Relational Novelty Detection: attribute-wise learning approach

Daijin Ko (The University of Texas at San Antonio)

Novelty detection methods identify instances that appear markedly different from the “normal” training data. In this paper, we propose a new method ‘Relational Novelty Detection (RENOD)” that reformulates novelty detection as a set of supervised learning problems. For each nominal attribute, we learn a classification supervised learning model which predicts the factor values of that attribute from the values of all other attributes. We assign a relational novelty score from the prediction probability from the learned model and the observed nominal attribute. For numerical attributes, we compute the deviation between the prediction from a regression supervised learning model and the observed attribute value and assign a relational novelty score from the probability distribution of the deviation derived from the “normal” training data. In addition to these, we derive the marginal novelty score from the distribution of the univariate feature from the “normal” training data and combine with the relational novelty score and generate the novelty score. The overall novelty score is derived by combining all the novelty scores for all attributes. A suitable threshold for testing novelty is derived from the overall novelty scores of the “normal” training data. We demonstrate the method with a well-known intrusion detection data for cyber-security and show that this approach is highly powerful in detecting novelty in high-dimensional data with mixed attributes and many irrelevant attributes. The method is applicable in broad areas such as security, malware classification, fraud detection for credit cards, and insurance or health care data. In addition to the analysis we discuss how to interpret the detected novelty using the profiles of novelty scores.

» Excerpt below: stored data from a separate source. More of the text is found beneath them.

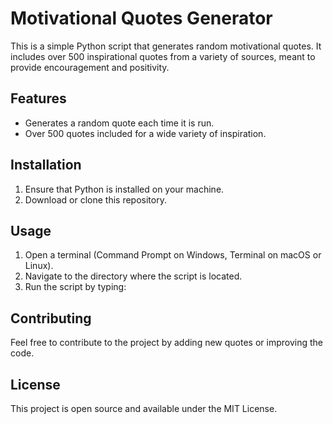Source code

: # Motivational Quotes Generator

This is a simple Python script that generates random motivational quotes. It includes over 500 inspirational quotes from a variety of sources, meant to provide encouragement and positivity.

## Features
- Generates a random quote each time it is run.
- Over 500 quotes included for a wide variety of inspiration.

## Installation
1. Ensure that Python is installed on your machine.
2. Download or clone this repository.

## Usage
1. Open a terminal (Command Prompt on Windows, Terminal on macOS or Linux).
2. Navigate to the directory where the script is located.
3. Run the script by typing:

## Contributing
Feel free to contribute to the project by adding new quotes or improving the code.

## License
This project is open source and available under the MIT License.
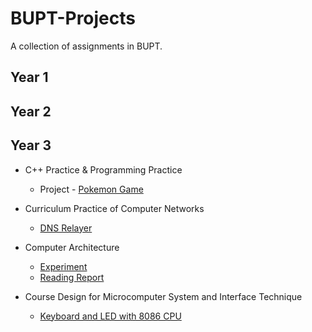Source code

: # BUPT-Projects
A collection of assignments in BUPT.

## Year 1

## Year 2


## Year 3

- C++ Practice & Programming Practice
  - Project - [Pokemon Game]()
  
- Curriculum Practice of Computer Networks
  - [DNS Relayer](/Curriculum-Practice-of-Computer-Networks/)

- Computer Architecture
  - [Experiment](/Computer%20Architecture/report)
  - [Reading Report](/Computer%20Architecture/Experiment)
  
- Course Design for Microcomputer System and Interface Technique
  - [Keyboard and LED with 8086 CPU](/Course%20Design%20for%20Microcomputer%20System%20and%20Interface%20Technique)
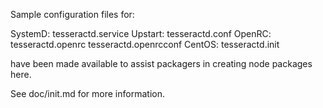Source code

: Sample configuration files for:

SystemD: tesseractd.service
Upstart: tesseractd.conf
OpenRC:  tesseractd.openrc
         tesseractd.openrcconf
CentOS:  tesseractd.init

have been made available to assist packagers in creating node packages here.

See doc/init.md for more information.
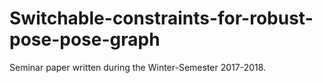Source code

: # Switchable-constraints-for-robust-pose-pose-graph
Seminar paper written during the Winter-Semester 2017-2018.
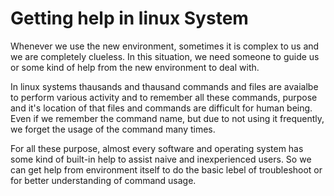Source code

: # Getting help in linux System

Whenever we use the new environment, sometimes it is complex to us and we are completely clueless. In this situation, we need someone to guide us or some kind of help from the new environment to deal with. 

In linux systems thausands and thausand commands and files are avaialbe to perform various activity and to remember all these commands, purpose and it's location of that files and commands are difficult for human being. Even if we remember the command name, but due to not using it frequently, we forget the usage of the command many times.


For all these purpose, almost every software and operating system has some kind of built-in help to assist naive and inexperienced users. So we can get help from environment itself to do the basic lebel of troubleshoot or for better understanding of command usage.


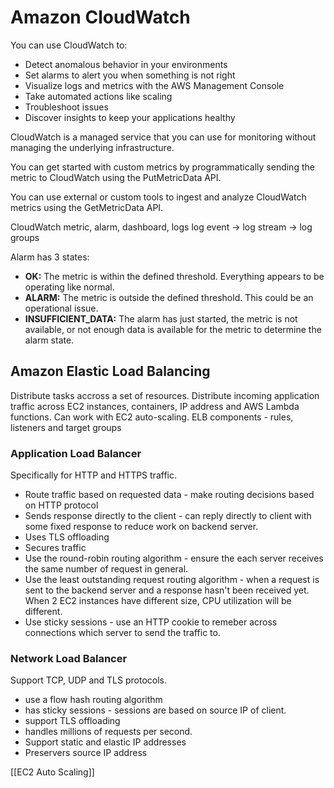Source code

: 
# Amazon CloudWatch

You can use CloudWatch to:

-   Detect anomalous behavior in your environments
-   Set alarms to alert you when something is not right
-   Visualize logs and metrics with the AWS Management Console
-   Take automated actions like scaling
-   Troubleshoot issues
-   Discover insights to keep your applications healthy

CloudWatch is a managed service that you can use for monitoring without managing the underlying infrastructure.

You can get started with custom metrics by programmatically sending the metric to CloudWatch using the PutMetricData API.

You can use external or custom tools to ingest and analyze CloudWatch metrics using the GetMetricData API.

CloudWatch metric, alarm, dashboard, logs
log event -> log stream -> log groups

Alarm has 3 states:
-   **OK:** The metric is within the defined threshold. Everything appears to be operating like normal.
-   **ALARM:** The metric is outside the defined threshold. This could be an operational issue.
-   **INSUFFICIENT_DATA:** The alarm has just started, the metric is not available, or not enough data is available for the metric to determine the alarm state.

## Amazon Elastic Load Balancing

Distribute tasks accross a set of resources. 
Distribute incoming application traffic across EC2 instances, containers, IP address and AWS Lambda functions.
Can work with EC2 auto-scaling. 
ELB components - rules, listeners and target groups

### Application Load Balancer

Specifically for HTTP and HTTPS traffic.
- Route traffic based on requested data - make routing decisions based on HTTP protocol
- Sends response directly to the client - can reply directly to client with some fixed response to reduce work on backend server.
- Uses TLS offloading 
- Secures traffic
- Use the round-robin routing algorithm - ensure the each server receives the same number of request in general.
- Use the least outstanding request routing algorithm - when a request is sent to the backend server and a response hasn't been received yet. When 2 EC2 instances have different size, CPU utilization will be different. 
- Use sticky sessions - use an HTTP cookie to remeber across connections which server to send the traffic to.

### Network Load Balancer

Support TCP, UDP and TLS protocols.
- use a flow hash routing algorithm
- has sticky sessions - sessions are based on source IP of client.
- support TLS offloading
- handles millions of requests per second.
- Support static and elastic IP addresses
- Preservers source IP address

[[EC2 Auto Scaling]]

Using an Oracle to Improve the Quality of a Prediction

Cabral Balreira (Trinity University)

We will discuss the main models used for ranking teams in the growing field of Sports Analytics. The basic problem will be framed as a question in network theory where the outcome of games will determine an underlying directed network. Using Linear Algebra we will determine the rank of individual teams and predict the outcomes of future games. We will introduce a new ranking method called the Oracle Ranking that is a customizable network ranking method that has shown good predictive results in the NFL and NBA. Using the idea of a home advantage, we will show how to improve and quantify the quality of predictions.

Similarity Scores for Mixed Types of Data with Applications in Home Properties

Keying Ye (University of Texas at San Antonio)

In comparing similarity score or “distance” between two objects with many variables, studies in distance have been done for continuous, categorical and ordinal variables. In this talk, a robust method of developing similarity or “distance” scores between different residential home properties with mixed types of data will be discussed. Such kind of scores can be used to find “similar” or “dissimilar” properties for comparisons, and more importantly, for selecting comps properties in home property appraisals.

Prediction Intervals for Integrals of Some Types of Non-Gaussian Random Fields: A Semiparametric Bootstrap Approach

Bazoumana Kone (University of Texas at San Antonio)

This work proposes a method to construct prediction intervals for integrals of non-Gaussian random fields over bounded regions (called block averages in the geostatistical literature). The method uses a semiparametric approach that does not require distributional assumptions, but only parametric assumptions about the mean and covariance functions of the random field. The resulting semiparametric bootstrap prediction interval overcomes some drawbacks of the commonly used plug-in block kriging prediction interval: the former has better coverage probability properties than the later since it accounts for the uncertainty from parameter estimation, and does not rely on the assumption of Gaussianity. The method is illustrated in the prediction of block averages of cadmium traces in a potentially contaminated region in Switzerland.